Thursday, July 10, 2008

SEARCHING FOR A SUPERVISOR

I wasn’t looking for a mentor when I first met Ronna Jevne. I was looking for a thesis supervisor, somebody who could get me through a process so I could come out of academia with a degree. In fact, I had already asked several potential supervisors. My rate of rejection was 100%.
The problem, at least on the surface, seemed to be my choice of thesis topic. I wanted to study humour. All the professors I approached denied any knowledge of the academic material relating to humour and therefore declined my request. It’s a cruel process, looking for a supervisor. Chalk it up to lack of preparation on my part, but I had never supposed that professors, once you had been admitted to the program, would cherish the right to refuse you. Even if I had imagined it, I would never have dreamed that they would not want to supervise a study of humour. Of all the potential topics I could pursue, it was far and away the one for me. I thought everyone would be equally fascinated.

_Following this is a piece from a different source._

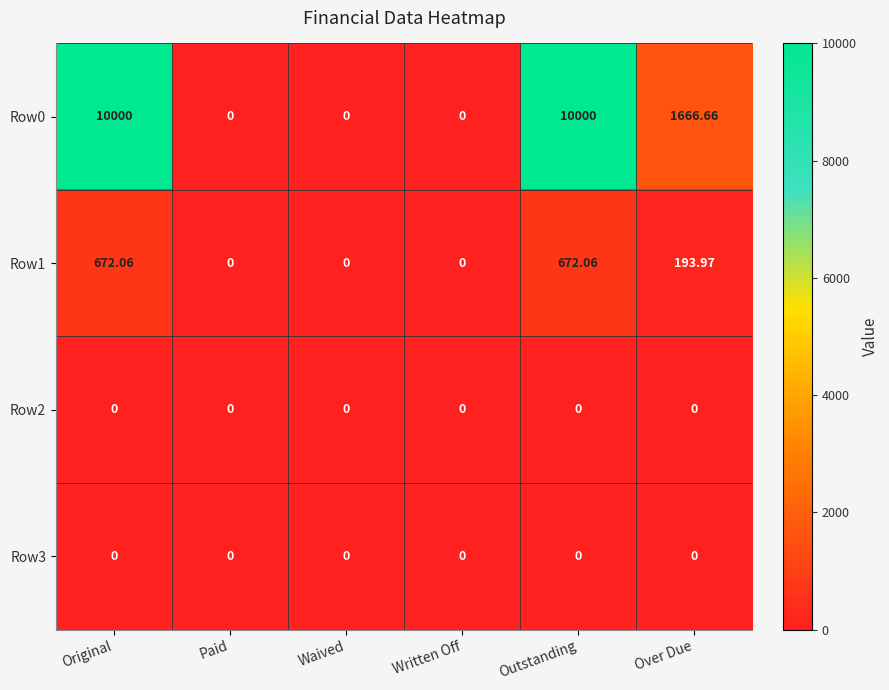

How many values in Row1 are above zero?

3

By the time I got to Ronna, late in the game because she was just returning from a sabbatical, I was getting desperate. I’d never been good at sales, but it seemed that I either had to convince Ronna to supervise my thesis, or change my topic and restart the pleading process. Nothing could be taken for granted so I did a little research. The findings were inconclusive. My knowledge of Ronna was limited. I knew of her work from reading newspaper articles. I attended the event launching her book, the Voice of Hope. The student Rumour mill offered mixed reviews.
Gathering the shreds of my confidence, I made an appointment to meet at her office. It was clear at the outset that she hadn’t been sitting there idle, hoping a student would come by with a thesis idea. So I leapt into unfamiliar territory and put forth the theory that humour is related to hope. Not missing a beat she asked me how they were related. If I had an answer, I don’t know what it was. At that point I went into shock. My memory of the next few minutes has been distilled to a single point—she said she’d do it.

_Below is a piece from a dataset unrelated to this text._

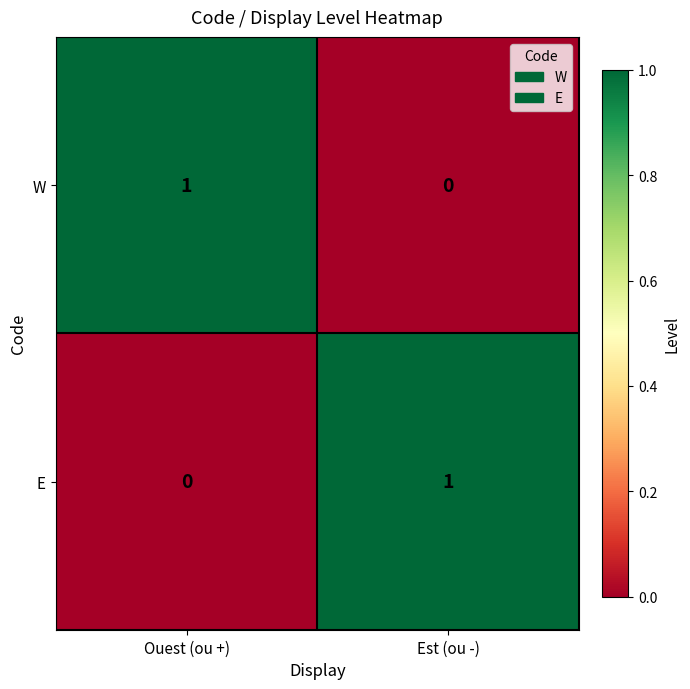

The W series shows 0 at Est (ou -). True or false?

True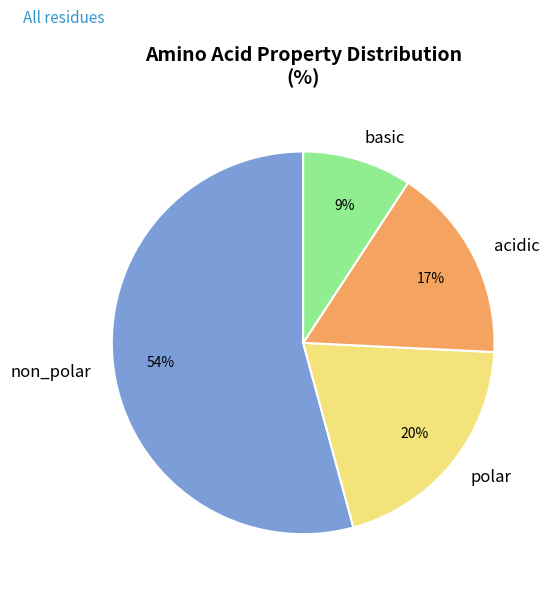

To the nearest percent, what percentage of the pie is non_polar?

54%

If this meeting had taken place a year earlier I would have greatly relieved Ronna by rejecting her. I would have said that I did not want to study with someone who was not completely enthusiastic about studying with me. After all, I was nearly forty, and I had left a good job to come into the Master’s program. But the very real possibility of being forced to abandon my dream of studying humour had humbled me. In return for her grudging agreement to take me on, I promised to make the process as painless as possible.

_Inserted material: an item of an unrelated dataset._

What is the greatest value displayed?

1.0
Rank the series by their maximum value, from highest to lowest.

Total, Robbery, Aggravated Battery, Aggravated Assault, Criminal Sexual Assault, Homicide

With a tentative foot in the door, I pursued my interest in humour, and later whole-heartedly joined Ronna’s quest to develop the finer strategies that could be employed in a search for hope. Many concrete ideas developed a reliable stability as we practiced using them. We now call them hope tools. One of the ideas, originally worded by Denise Larsen, was to ask people to recall a time when things were going their way, only they didn’t know it.
The day I met Ronna Jevne was definitely one of those times. If I had known the person behind the agreement, I would have been more hopeful. I never guessed that I had just gained the support of somebody who would stick with me through thick and thin, a teacher who would look beyond my faults with a curious gaze on my potential. I did not know that I had found someone who would call me up to ask if I needed encouragement, someone who would cover for me if I missed a deadline, compensate for my ineptitude at logical academic writing, nurture me when I was overwhelmed, stand boldly beside me when I made errors and ultimately turn me into a hope specialist. But I did not know her at all, so I thought I was making a compromise, forfeiting my ideals, settling, out of desperation, for something less than I had hoped to receive.
Hope tools help us search the past for experiences that might support our hope in times of uncertainty and pessimism. There are days when things look bleak. I rail against injustice. I predict the worst outcomes. When I am clear-headed enough to remember the hope tools in my kit, I take a moment to ask myself if there was ever a time when I was okay, only I didn’t know it. Searching my memory I find indisputable evidence of times when I was unknowingly okay, even more than okay. Then I have to open the door to the possibility that this bleak moment might be another of those times.